Apple isn’t talking, but some deep throats are, confirming Engadget’s report that the new Apple TV will be an “iPhone without a screen.”
That means iPhone/iPad apps on your TV screen of choice. With the iPhone 4’s new operating system routing video streams from the cloud, some in 1080p HD.
It gets better: The price for the new Apple TV will be $99, according to Engadget.
If true, this means the death of Apple TV as we know it … and don’t love it. The unveiling of Google’s TV effort at roughly the same time as this Apple news leak appears to be a coincidence, however.
The old Apple TV (pictured) — old meaning it was never updated — never caught on and was subsequently excused as “a hobby” by Steve Jobs.
Google TV debuts in the fall, with Android apps. It will run on cable boxes and Sony HDTVs, along with other entertainment hardware TBA.
The Apple TV box would be right in line with the Jobs aesthetic — power in and video out, Engadget says. The Apple Time Machine feature allows for external hard drive storage, if you like. There’s a mere 16GB of flash memory on the TV box, meaning it’s all about the cloud.
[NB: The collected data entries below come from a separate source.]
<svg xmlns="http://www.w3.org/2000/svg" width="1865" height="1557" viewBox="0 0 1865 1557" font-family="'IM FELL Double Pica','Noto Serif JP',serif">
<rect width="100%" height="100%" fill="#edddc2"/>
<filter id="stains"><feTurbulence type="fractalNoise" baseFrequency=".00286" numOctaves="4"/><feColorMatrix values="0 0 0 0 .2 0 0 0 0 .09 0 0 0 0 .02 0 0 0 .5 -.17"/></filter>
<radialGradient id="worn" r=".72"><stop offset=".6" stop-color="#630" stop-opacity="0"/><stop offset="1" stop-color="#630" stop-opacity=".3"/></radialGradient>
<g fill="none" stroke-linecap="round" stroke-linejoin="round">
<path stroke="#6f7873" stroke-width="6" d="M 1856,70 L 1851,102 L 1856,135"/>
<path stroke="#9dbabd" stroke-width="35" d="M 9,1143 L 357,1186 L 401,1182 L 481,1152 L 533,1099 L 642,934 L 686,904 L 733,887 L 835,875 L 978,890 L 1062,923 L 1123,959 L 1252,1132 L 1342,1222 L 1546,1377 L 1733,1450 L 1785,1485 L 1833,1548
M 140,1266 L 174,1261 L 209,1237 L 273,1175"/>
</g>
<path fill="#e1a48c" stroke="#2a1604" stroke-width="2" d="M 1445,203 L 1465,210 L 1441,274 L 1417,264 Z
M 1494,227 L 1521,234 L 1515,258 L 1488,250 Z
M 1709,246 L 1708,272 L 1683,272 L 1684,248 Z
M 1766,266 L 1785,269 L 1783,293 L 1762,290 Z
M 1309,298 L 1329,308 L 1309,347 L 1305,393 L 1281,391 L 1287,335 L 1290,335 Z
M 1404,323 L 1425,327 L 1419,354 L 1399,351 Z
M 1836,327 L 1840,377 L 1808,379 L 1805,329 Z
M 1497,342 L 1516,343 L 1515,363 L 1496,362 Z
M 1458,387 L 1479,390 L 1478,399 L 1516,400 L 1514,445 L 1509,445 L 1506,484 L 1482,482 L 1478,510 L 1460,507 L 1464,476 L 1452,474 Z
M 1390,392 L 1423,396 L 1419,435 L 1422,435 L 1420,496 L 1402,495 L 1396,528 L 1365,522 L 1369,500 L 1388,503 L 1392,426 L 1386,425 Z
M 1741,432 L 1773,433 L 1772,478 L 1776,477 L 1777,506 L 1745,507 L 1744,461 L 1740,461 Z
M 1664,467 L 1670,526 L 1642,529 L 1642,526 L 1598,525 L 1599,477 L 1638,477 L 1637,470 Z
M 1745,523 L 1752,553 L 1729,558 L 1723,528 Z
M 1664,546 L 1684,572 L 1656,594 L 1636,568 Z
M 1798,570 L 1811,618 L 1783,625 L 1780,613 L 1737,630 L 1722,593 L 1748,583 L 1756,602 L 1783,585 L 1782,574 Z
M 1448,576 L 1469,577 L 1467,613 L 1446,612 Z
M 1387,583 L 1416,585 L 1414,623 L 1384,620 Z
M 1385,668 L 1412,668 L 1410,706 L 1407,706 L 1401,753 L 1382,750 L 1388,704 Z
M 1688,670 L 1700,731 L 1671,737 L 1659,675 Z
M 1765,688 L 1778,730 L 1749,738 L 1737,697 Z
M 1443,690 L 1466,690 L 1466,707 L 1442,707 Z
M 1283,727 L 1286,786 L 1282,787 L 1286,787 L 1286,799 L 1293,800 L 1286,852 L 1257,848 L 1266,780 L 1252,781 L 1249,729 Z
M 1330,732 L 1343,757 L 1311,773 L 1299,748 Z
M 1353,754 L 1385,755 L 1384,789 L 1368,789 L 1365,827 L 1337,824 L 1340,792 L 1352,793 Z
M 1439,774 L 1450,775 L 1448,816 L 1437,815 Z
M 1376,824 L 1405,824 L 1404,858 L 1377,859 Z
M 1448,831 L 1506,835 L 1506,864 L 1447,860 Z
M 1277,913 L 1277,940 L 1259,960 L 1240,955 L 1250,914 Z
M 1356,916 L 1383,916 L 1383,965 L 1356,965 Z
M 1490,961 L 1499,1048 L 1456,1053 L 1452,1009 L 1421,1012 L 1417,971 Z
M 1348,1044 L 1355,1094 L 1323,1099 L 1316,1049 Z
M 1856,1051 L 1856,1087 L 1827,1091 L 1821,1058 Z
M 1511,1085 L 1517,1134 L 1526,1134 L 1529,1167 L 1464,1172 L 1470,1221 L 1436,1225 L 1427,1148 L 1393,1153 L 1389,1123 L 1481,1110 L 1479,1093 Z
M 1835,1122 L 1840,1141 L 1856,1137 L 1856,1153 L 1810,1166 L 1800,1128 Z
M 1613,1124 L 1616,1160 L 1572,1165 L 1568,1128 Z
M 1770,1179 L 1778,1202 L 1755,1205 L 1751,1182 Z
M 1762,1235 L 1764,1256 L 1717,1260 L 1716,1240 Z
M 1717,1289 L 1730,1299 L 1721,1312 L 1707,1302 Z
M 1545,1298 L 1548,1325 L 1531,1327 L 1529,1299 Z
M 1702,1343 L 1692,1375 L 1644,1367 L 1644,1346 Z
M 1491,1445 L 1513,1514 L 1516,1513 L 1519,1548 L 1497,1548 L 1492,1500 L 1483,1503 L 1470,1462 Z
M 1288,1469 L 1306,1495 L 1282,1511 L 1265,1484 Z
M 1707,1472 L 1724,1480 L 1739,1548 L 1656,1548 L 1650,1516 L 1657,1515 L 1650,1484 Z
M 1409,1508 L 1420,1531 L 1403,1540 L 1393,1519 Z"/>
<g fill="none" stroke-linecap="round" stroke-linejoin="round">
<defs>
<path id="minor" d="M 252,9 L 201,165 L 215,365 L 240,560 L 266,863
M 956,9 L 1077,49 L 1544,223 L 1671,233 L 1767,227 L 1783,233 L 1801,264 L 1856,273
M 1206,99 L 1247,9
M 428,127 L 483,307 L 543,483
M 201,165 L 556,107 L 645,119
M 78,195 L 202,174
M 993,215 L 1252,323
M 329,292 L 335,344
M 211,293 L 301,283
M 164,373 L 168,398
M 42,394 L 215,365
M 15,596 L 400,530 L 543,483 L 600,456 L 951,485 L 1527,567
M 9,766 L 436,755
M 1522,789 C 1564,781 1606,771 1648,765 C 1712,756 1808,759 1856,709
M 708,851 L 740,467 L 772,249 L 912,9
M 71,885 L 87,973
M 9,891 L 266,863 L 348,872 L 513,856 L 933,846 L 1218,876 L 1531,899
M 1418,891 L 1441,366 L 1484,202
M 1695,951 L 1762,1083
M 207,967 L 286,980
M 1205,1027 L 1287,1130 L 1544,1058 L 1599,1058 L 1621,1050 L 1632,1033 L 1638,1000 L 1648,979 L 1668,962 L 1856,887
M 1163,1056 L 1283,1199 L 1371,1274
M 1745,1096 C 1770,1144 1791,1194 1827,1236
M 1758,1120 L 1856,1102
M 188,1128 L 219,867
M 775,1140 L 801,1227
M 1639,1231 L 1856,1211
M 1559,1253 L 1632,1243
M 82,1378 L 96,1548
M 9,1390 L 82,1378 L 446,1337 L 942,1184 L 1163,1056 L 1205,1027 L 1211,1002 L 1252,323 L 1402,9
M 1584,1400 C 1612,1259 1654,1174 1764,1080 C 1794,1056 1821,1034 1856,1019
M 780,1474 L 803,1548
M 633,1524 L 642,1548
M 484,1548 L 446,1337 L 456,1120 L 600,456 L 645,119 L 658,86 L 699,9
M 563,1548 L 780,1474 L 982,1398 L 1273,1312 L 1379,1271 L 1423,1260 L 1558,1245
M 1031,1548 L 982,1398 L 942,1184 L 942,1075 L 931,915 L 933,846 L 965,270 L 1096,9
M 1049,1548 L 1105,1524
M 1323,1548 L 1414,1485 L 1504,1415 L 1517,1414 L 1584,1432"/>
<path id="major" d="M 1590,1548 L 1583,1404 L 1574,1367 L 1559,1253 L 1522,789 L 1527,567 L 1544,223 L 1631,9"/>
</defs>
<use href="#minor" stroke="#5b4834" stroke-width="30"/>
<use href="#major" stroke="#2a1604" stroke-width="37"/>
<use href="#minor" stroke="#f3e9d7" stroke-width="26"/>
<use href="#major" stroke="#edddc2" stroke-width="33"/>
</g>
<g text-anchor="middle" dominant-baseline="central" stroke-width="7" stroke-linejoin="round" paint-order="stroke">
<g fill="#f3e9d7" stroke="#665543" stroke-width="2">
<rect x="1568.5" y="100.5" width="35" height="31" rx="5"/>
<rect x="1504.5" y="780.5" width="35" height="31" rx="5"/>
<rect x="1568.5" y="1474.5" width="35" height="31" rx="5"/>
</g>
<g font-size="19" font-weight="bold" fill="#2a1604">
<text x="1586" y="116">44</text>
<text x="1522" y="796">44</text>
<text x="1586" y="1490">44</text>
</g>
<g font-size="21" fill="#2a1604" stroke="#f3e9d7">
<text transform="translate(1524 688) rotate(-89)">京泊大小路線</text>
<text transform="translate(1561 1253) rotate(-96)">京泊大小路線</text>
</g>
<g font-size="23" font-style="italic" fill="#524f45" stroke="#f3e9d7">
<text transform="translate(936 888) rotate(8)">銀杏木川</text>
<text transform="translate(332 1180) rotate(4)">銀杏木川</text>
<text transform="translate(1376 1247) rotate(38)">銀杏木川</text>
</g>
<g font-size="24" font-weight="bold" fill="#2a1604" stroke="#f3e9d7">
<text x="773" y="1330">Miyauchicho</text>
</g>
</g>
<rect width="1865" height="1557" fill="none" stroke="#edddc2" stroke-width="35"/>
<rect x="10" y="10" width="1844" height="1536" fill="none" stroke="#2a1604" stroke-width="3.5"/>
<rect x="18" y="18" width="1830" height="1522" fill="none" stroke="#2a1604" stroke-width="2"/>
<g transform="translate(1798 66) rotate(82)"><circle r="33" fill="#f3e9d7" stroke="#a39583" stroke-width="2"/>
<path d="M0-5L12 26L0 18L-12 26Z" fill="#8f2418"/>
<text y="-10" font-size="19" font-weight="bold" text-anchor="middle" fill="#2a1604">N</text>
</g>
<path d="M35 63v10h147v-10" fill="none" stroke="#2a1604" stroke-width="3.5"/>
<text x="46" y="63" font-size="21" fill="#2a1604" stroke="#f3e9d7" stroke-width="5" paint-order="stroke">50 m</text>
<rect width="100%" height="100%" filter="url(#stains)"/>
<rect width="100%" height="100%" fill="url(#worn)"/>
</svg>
Apps, among many other functions, provide a world of addictive games, as TechCrunch points out. Assuming they look snazzy in living room resolutions, we’re looking at an industry shake-up on the casual games front. (One possible victim of the dueling TV systems: Microsoft’s Xbox Live.)
The Apple TV streaming also will allow for easy access to your iTunes treasures — not all that difficult to achieve now via AirPort, but a bother nonetheless.
The price difference might be the first front: Google TV’s devices (inside Sony HDTVs, for example) would run on the expensive Intel Atom chips. Apple TV would rely on the company’s new A4 chips, already showing their economy on the iPad.
Meanwhile, the Fire Horse Trail blog has a somewhat creepy post about the privacy implications of the Google TV ad model.
Know how targeted ads follow you around on the Web? Coming soon to a TV near you, eventually.
Soon the TV ads will be greeting you by name, meaning the world of “Minority Report” is not so far away.